I felt okay going in but clearly there were gaps. Looking back at my prep, I spent a lot of time on "mls standings" but I think I underestimated how deep they go on bright mls.
The weird thing is I scored fine on the concept questions but tanked on the application ones. Like I understood the theory but when it came to scenario-based questions I kept second-guessing myself.
For anyone who's failed and then passed — what changed? Did you switch study materials? More practice tests? Different time of day?
Also curious whether the MLS score report tells you which sections you were weak in. Mine just shows an overall score and I have no idea where exactly I lost points.
Quick update for this thread: just cleared 91% on my most recent mls-master-of-library-and-information-science practice set. The mls practice test pdf has been my main resource and the difficulty feels right — not easy enough to give false confidence, not so hard it's discouraging.

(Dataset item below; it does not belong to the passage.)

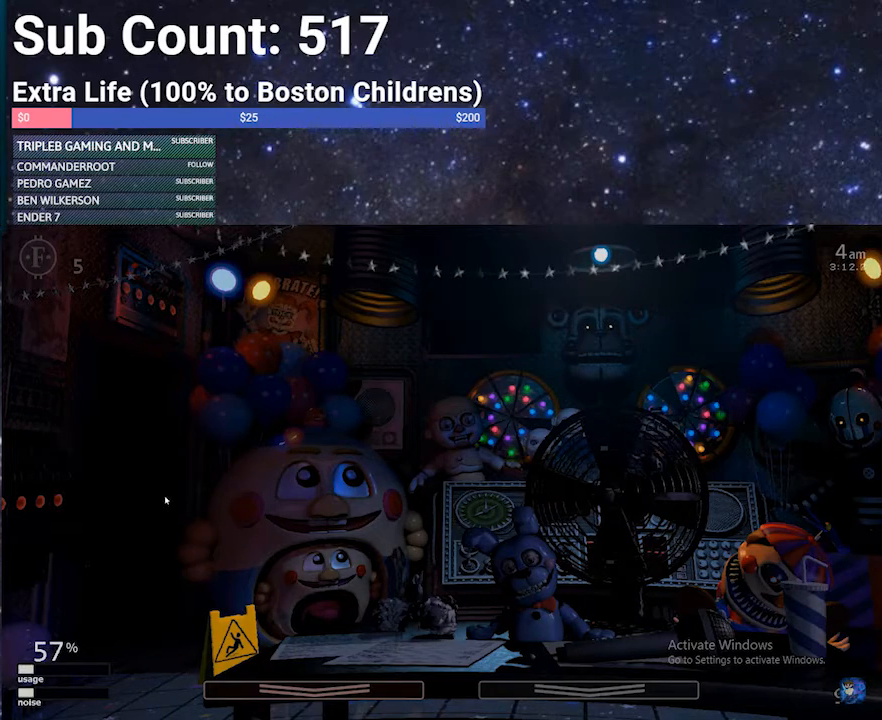
{"keys": [], "events": []}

Sitting for the real thing in 3 weeks.
For anyone finding this thread later: the mls-master-of-library-and-information-science is passable with consistent effort, even working full time. I studied 43 minutes a day for 12 weeks. The mls practice test pdf kept me honest about where my gaps were instead of just drilling things I already knew.
The advice about understanding why wrong answers are wrong — not just memorizing right ones — is genuinely the best mls-master-of-library-and-information-science advice in this thread. Rebuilt my prep around that and it made a real difference.

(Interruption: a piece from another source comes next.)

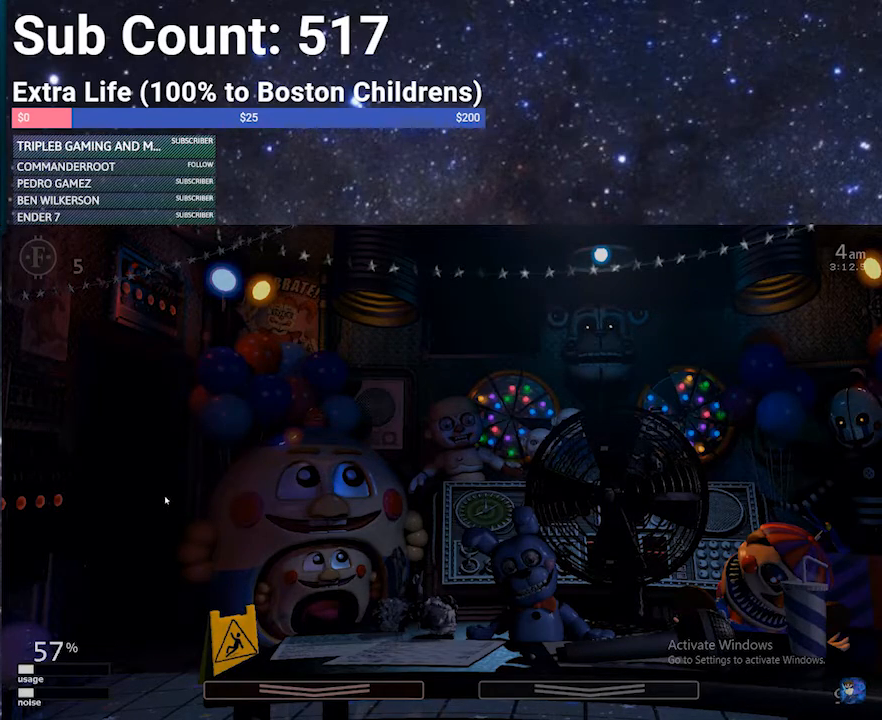
{"keys": [], "events": []}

The advice about understanding why wrong answers are wrong — not just memorizing right ones — is genuinely the best mls-master-of-library-and-information-science advice in this thread. Rebuilt my prep around that and it made a real difference.
I almost didn't retake it. Failed by 5 points the first time and spent about two weeks convinced I just wasn't cut out for it. What changed for me was stopping the broad review and getting really specific about where my application questions were breaking down — because I had the same exact thing happen where concepts felt fine but applying them under timed conditions was a disaster. I started doing practice questions in small timed blocks instead of just reading through material, and that single shift made the biggest difference.

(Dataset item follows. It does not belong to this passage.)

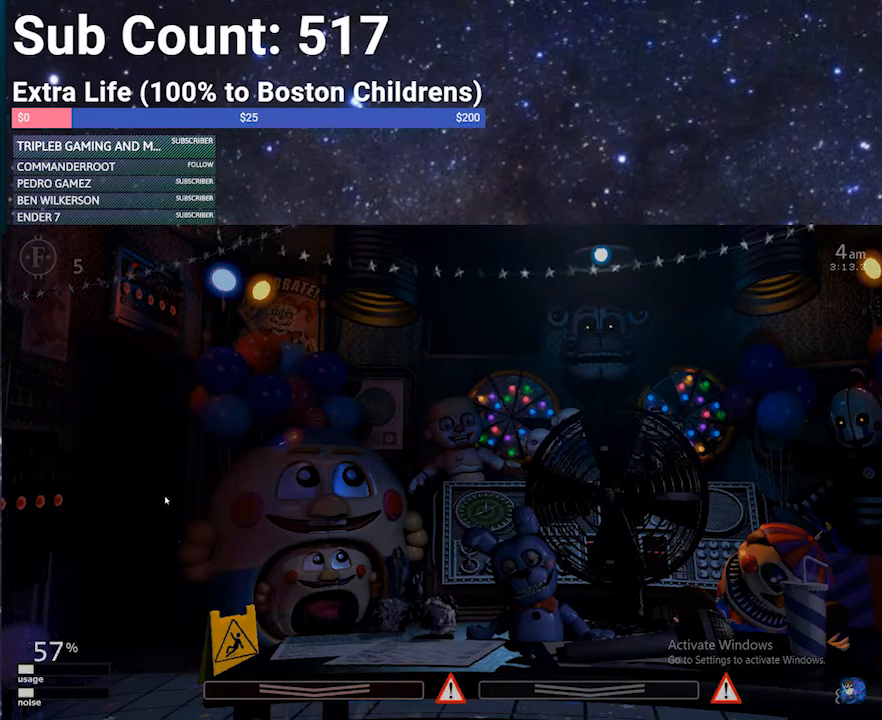
{"keys": [], "events": []}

You're closer than you think. Three points honestly isn't a knowledge gap, it's usually a test-taking gap. Dig into which application areas tripped you up and drill those specifically, don't just do another full run-through of everything. I passed my retake by 11 points and the content I studied wasn't that different — I just changed how I practiced it.
I was in the exact same spot six months ago, missed it by 4 points the first time. The thing that actually moved the needle for me was stopping the passive review and forcing myself to work through application scenarios until I could explain the reasoning out loud, not just recognize the right answer. Concept questions are almost too easy to fake your way through, but the application stuff exposes whether you actually understood it or just memorized it.
Honestly the "bright mls" material tripped me up too until I started treating each case like a real situation I had to solve, not a test question I had to answer. Three points is nothing. You're clearly close and you know where the gap is now, which is more than most people have going into a retake.